Insiang
d. Lino Brocka (1976)
The Criterion Collection
from Martin Scorsese’s World Cinema Project No. 2
One of the many delights of The Criterion Collection’s release of Martin Scorsese’s World Cinema Project is sitting down to watch a neglected film and having no idea where it’s going to go, its inaccessibility having kept its virtues relatively unknown. Certainly when I sat down to watch the film that opens the set, Insiang, from Filipino director Lino Brocka, I had no idea what was coming. Yet from the get-go the experience was special. I started with Martin Scorsese’s brief introduction and then started the show.
Before I was even able to register what was showing up on screen, I was jolted by the loud squeals of a pig being butchered front and center. Brocka is essentially daring us to continue as we watch porcine carcasses going down conveyor belts, taking a dip in some unknown liquid, moving on their way to our table. Meanwhile, the workers causing this mayhem are nonchalant, the blood and gore and squealing a regular part of their day. From this gruesome beginning, Insiang unsettled to its surprising conclusion, after which I started it over. It was time for the pigs to squeal again.
Once we leave the slaughterhouse, Brocka takes us to the narrow, busy, dirty streets of the Manila slums. It’s hardly more welcoming than the slaughterhouse, filled with a different kind of violence, filth, and hot bodies. Brocka zooms in on one particular household. There we meet Insiang, the beautiful object of desire, played by Hilda Koronel, who had played the role before in Brocka’s television production of the story. Insiang stands out in this community, though she has to go out there, carrying burdens back and forth, trying to avoid getting assaulted by the drunk men. At home she tries to avoid being under the finger of her mother, Tonya, played by the fantastic Mona Lisa.
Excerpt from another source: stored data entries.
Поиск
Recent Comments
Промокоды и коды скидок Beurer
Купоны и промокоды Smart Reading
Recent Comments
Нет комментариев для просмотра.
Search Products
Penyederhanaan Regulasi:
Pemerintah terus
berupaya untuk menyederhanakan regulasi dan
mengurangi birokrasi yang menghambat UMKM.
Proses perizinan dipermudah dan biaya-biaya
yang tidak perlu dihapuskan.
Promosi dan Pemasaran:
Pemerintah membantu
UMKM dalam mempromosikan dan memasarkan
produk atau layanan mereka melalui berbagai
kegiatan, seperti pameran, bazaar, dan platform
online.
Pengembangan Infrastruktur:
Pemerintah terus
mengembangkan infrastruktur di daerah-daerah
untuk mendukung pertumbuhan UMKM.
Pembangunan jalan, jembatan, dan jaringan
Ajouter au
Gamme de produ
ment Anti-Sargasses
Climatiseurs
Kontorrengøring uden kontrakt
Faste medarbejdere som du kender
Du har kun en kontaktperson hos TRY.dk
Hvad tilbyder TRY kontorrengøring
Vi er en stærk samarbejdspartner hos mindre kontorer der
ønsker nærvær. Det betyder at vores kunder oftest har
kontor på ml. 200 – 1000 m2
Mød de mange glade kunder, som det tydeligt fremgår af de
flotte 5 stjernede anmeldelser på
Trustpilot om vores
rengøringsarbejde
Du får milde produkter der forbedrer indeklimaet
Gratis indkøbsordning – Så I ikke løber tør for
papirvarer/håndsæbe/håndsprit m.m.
In some part of her heart, Tonya may care for Insiang — affection or concern comes out at poignant moments — but Insiang is also a memento of Tonya’s failures. Abandoned by Insiang’s father, working her fingers to the bone each day, Tonya doesn’t particularly want Insiang to enjoy life any more than she has been able to.
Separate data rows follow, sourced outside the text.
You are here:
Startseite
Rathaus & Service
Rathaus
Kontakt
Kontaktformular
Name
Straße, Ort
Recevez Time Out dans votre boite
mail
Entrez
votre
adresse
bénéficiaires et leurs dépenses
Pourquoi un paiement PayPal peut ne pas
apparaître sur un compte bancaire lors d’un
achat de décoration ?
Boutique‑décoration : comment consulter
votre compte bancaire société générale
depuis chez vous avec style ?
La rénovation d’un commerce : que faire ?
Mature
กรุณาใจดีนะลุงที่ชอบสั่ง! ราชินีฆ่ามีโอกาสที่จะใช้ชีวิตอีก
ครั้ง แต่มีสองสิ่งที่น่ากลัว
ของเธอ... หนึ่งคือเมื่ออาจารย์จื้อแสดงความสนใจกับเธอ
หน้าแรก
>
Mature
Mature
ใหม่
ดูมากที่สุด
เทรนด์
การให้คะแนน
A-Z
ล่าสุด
Meanwhile, the alpha male in the community, Dado, played by Ruel Vernal, whom we met when he was an anonymous worker in the slaughterhouse, has become Tonya’s lover and has moved into the home she and Isiang share.
The home is already small and hot, the corners dark and uninviting, and now one of the most brutal men in the slums has come to stay.
I don’t want to simply keep going through the plot here, because though the plot is compelling the film’s major strength is its penetrating look at what’s going on below the surface for these three central characters. Insiang is willing to wed her lusty, weak, unimpressive boyfriend, Bebot (Rez Cortez, perfectly putting on a façade of strength) perhaps because his vulnerability appeals to her more as a direct contrast to the men with the vitality of Dado. Bebot, though, mostly just feels lust for Insiang, still feels like he deserves her body, and he’s not capable of helping her out of the awful situation at home. For her part, Tonya is absolutely thrilled that at her age she’s scored the hunky Dado, even if he is dangerous and her role more pathetic than enviable. And Dado, for his part, has other desires: he also lusts for Insiang, and, it seems, he really hopes he can make her happy.
Because of Brocka’s masterful characterization and the all around great acting, these characters do not come off as mere stereotypes in a domestic drama. Tonya, Dado, and Bebot are each capable of surprising us as we feel a degree of compassion for them, even alongside the disgust. And, perhaps most surprising of all, Insiang is capable of making our jaws drop with horror.
Brocka ends his film on a perfect note of ambiguity, as discussed in the great interview with film historian Pierre Rissient, who helped escort Insiang to Cannes. As I said above, it’s an ending that made me start the film over immediately, just to take in all of the richness of character. I wasn’t quite ready to let Insiang and her mother out of my life, just as they themselves may not be able to get rid of each other. It’s one of the best films I’ve seen in a while, and I’m thrilled Criterion opened this set with such a dark and provocative surprise.